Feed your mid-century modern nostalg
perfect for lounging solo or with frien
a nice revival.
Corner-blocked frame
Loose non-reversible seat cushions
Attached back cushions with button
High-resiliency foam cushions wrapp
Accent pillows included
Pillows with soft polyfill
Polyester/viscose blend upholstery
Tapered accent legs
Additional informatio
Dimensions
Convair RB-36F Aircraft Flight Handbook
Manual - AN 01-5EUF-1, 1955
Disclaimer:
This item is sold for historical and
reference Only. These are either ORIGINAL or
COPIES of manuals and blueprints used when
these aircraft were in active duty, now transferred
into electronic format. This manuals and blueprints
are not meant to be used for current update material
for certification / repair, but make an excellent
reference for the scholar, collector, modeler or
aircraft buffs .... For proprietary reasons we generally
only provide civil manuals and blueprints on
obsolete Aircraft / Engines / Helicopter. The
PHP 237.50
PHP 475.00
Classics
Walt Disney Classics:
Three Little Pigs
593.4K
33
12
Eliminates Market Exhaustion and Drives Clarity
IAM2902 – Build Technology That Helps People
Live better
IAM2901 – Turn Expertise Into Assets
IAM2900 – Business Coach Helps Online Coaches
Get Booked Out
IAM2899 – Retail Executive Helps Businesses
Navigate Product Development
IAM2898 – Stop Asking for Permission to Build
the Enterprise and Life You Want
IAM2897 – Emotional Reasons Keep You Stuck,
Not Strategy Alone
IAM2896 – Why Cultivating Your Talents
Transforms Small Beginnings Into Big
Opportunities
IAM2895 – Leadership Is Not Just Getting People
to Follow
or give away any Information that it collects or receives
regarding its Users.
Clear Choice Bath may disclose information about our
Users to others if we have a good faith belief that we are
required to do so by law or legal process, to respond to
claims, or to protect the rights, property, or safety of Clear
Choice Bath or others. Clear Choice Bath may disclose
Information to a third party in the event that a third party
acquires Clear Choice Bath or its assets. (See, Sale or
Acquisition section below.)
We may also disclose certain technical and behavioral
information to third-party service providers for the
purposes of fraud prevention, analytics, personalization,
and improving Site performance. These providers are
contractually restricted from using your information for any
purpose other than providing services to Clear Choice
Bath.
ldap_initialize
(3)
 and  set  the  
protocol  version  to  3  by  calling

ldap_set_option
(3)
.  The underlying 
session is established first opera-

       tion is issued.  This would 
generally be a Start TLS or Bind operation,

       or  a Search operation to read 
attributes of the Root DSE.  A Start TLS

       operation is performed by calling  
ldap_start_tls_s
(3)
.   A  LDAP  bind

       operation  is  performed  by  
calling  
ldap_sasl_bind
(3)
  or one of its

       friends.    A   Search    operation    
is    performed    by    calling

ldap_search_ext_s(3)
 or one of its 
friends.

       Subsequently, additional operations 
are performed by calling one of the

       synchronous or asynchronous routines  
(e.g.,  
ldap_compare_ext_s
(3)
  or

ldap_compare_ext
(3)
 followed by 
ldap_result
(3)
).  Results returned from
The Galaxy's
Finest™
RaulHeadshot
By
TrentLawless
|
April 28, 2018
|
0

⁂

▶ EXERCISE REQUIREMENTS
Please rewrite every line of text in the material above as a JSON list of strings, one string per line, with blank lines left out.

▶ FINISHED TASK
[
  "Feed your mid-century modern nostalg",
  "perfect for lounging solo or with frien",
  "a nice revival.",
  "Corner-blocked frame",
  "Loose non-reversible seat cushions",
  "Attached back cushions with button",
  "High-resiliency foam cushions wrapp",
  "Accent pillows included",
  "Pillows with soft polyfill",
  "Polyester/viscose blend upholstery",
  "Tapered accent legs",
  "Additional informatio",
  "Dimensions",
  "Convair RB-36F Aircraft Flight Handbook",
  "Manual - AN 01-5EUF-1, 1955",
  "Disclaimer:",
  "This item is sold for historical and",
  "reference Only. These are either ORIGINAL or",
  "COPIES of manuals and blueprints used when",
  "these aircraft were in active duty, now transferred",
  "into electronic format. This manuals and blueprints",
  "are not meant to be used for current update material",
  "for certification / repair, but make an excellent",
  "reference for the scholar, collector, modeler or",
  "aircraft buffs .... For proprietary reasons we generally",
  "only provide civil manuals and blueprints on",
  "obsolete Aircraft / Engines / Helicopter. The",
  "PHP 237.50",
  "PHP 475.00",
  "Classics",
  "Walt Disney Classics:",
  "Three Little Pigs",
  "593.4K",
  "33",
  "12",
  "Eliminates Market Exhaustion and Drives Clarity",
  "IAM2902 – Build Technology That Helps People",
  "Live better",
  "IAM2901 – Turn Expertise Into Assets",
  "IAM2900 – Business Coach Helps Online Coaches",
  "Get Booked Out",
  "IAM2899 – Retail Executive Helps Businesses",
  "Navigate Product Development",
  "IAM2898 – Stop Asking for Permission to Build",
  "the Enterprise and Life You Want",
  "IAM2897 – Emotional Reasons Keep You Stuck,",
  "Not Strategy Alone",
  "IAM2896 – Why Cultivating Your Talents",
  "Transforms Small Beginnings Into Big",
  "Opportunities",
  "IAM2895 – Leadership Is Not Just Getting People",
  "to Follow",
  "or give away any Information that it collects or receives",
  "regarding its Users.",
  "Clear Choice Bath may disclose information about our",
  "Users to others if we have a good faith belief that we are",
  "required to do so by law or legal process, to respond to",
  "claims, or to protect the rights, property, or safety of Clear",
  "Choice Bath or others. Clear Choice Bath may disclose",
  "Information to a third party in the event that a third party",
  "acquires Clear Choice Bath or its assets. (See, Sale or",
  "Acquisition section below.)",
  "We may also disclose certain technical and behavioral",
  "information to third-party service providers for the",
  "purposes of fraud prevention, analytics, personalization,",
  "and improving Site performance. These providers are",
  "contractually restricted from using your information for any",
  "purpose other than providing services to Clear Choice",
  "Bath.",
  "ldap_initialize",
  "(3)",
  " and  set  the  ",
  "protocol  version  to  3  by  calling",
  "ldap_set_option",
  "(3)",
  ".  The underlying ",
  "session is established first opera-",
  "       tion is issued.  This would ",
  "generally be a Start TLS or Bind operation,",
  "       or  a Search operation to read ",
  "attributes of the Root DSE.  A Start TLS",
  "       operation is performed by calling  ",
  "ldap_start_tls_s",
  "(3)",
  ".   A  LDAP  bind",
  "       operation  is  performed  by  ",
  "calling  ",
  "ldap_sasl_bind",
  "(3)",
  "  or one of its",
  "       friends.    A   Search    operation    ",
  "is    performed    by    calling",
  "ldap_search_ext_s(3)",
  " or one of its ",
  "friends.",
  "       Subsequently, additional operations ",
  "are performed by calling one of the",
  "       synchronous or asynchronous routines  ",
  "(e.g.,  ",
  "ldap_compare_ext_s",
  "(3)",
  "  or",
  "ldap_compare_ext",
  "(3)",
  " followed by ",
  "ldap_result",
  "(3)",
  ").  Results returned from",
  "The Galaxy's",
  "Finest™",
  "RaulHeadshot",
  "By",
  "TrentLawless",
  "|",
  "April 28, 2018",
  "|",
  "0"
]